Le processus de contamination du milieu passe par les moyens de la volatilisation, le contact direct et la bioaccumulation dans les végétaux.

Pour ce qui relève du processus de contamination proprement humain, il procède de l’inhalation, l’ingestion (notamment pour les enfants en bas-âge), et par le contact cutané.

Dans ce contexte, les risques immédiats sont clairement établis : présence de produits toxiques, fuites et écoulements aggravés par l’accessibilité du site…

Mais l’histoire n’est pas prête de se terminer. Si bien que le propriétaire pollueur mulhousien est encore aujourd’hui mis à contribution financière. Il n’est donc pas des plus étonnant de constater le rebond du sujet à l’occasion du dernier conseil municipal de la ville. En l’occurrence, à la faveur d’une salve de question de l’opposante (et ex-majoritaire) Fatima Jenn. Et où il est question de 2 millions d’euros investis récemment par les élus mulhousiens pour le site…

Piqué au vif, l’ex-maire-1er-adjoint Jean Rottner s’est senti obligé d’intervenir, en assurant, en substance, qu’au moins la municipalité actuelle se souciait du sort des générations futures…

En revanche, le citoyen mulhousien n’est quant à lui pas digne de savoir le détail de ce à quoi ces millions ont pu servir exactement. Jean Rottner s’étant bien gardé de le préciser.

◆ Données ◆
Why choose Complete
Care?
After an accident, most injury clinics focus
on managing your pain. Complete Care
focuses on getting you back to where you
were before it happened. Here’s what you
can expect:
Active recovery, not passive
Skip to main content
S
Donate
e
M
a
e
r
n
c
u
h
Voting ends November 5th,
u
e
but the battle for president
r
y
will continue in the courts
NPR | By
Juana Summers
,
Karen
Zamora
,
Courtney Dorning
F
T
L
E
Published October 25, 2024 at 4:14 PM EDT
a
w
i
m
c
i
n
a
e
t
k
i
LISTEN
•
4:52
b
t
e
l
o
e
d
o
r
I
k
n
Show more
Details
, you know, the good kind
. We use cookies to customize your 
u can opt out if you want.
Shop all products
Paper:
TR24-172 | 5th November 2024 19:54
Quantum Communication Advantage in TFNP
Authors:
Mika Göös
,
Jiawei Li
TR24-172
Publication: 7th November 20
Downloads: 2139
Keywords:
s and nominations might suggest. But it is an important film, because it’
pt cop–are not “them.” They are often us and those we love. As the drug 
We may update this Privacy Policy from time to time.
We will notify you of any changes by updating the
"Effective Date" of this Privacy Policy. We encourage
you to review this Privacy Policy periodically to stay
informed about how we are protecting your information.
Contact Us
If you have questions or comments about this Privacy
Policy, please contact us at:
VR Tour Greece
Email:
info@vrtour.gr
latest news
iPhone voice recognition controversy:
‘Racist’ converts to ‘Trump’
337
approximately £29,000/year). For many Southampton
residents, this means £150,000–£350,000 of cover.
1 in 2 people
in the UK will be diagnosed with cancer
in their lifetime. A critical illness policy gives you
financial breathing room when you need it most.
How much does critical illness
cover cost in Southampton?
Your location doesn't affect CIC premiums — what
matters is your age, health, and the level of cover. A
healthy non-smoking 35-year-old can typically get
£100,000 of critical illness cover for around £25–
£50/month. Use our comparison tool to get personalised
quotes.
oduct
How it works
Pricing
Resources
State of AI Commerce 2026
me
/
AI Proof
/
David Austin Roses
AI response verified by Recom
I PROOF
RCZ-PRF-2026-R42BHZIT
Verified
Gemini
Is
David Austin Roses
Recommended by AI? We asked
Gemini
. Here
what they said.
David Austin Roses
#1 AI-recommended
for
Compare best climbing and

◆ Consignes ◆
1/ D'après le texte sur la pollution du site mulhousien, par quelles voies se fait la contamination humaine ?
2/ Rédigez la suite du texte sur la pollution du site mulhousien, à partir de sa dernière phrase.

◆ Réponses attendues ◆
1/ Par l'inhalation, l'ingestion (notamment pour les enfants en bas âge) et le contact cutané.

2/
Pourtant, en ce 3 juillet 2019, les pouvoirs publics et le monde de l’agriculture viennent tout juste de signer un partenariat visant à diminuer la teneur en pesticides et améliorer la qualité de l’eau dans la nappe d’Alsace et les aquifères sundgauviens. “Une première en France”, parait-il. Jean Rottner s’y trouvait en première ligne en tant que représentant de la région Grand-Est.

Mais quelques recherches nous font découvrir qu’il s’agit sans doute de travaux de confinement. En effet, des échanges entre différents intervenants et Jean-Claude Niedergang, commissaire enquêteur chargé d’assurer l’étude d’impact de l’installation d’une centrale photovoltaïque, nous apprennent notamment le mobile des travaux réalisés par la ville de Mulhouse: “les travaux de confinement ont bien été réalisés dans l’objectif de développer le projet photovoltaïque”. L’entreprise en charge du confinement devant être Vinci-Sogea.

Le souci premier de Niedergang étant de conserver l’intégrité du confinement pendant la réalisation des travaux. Ceux-ci étant matérialisés notamment par une clôture ceinturant le site sur une hauteur de 2,50 mètres.

Un souci de confinement bienvenu, puisque Kafka est toujours prompt à revenir hanter l’inconscient de nos décideurs administratifs ou politiques. Ainsi, le 5 avril 2019, la préfecture du Haut-Rhin prenait un arrêté prescrivant un “diagnostic archéologique” sur les lieux du site. Et celle-ci de noter que des vestiges du néolithique et de la période mérovingienne pouvaient s’y trouver, puisque ce fut le cas sur d’autre sites communaux.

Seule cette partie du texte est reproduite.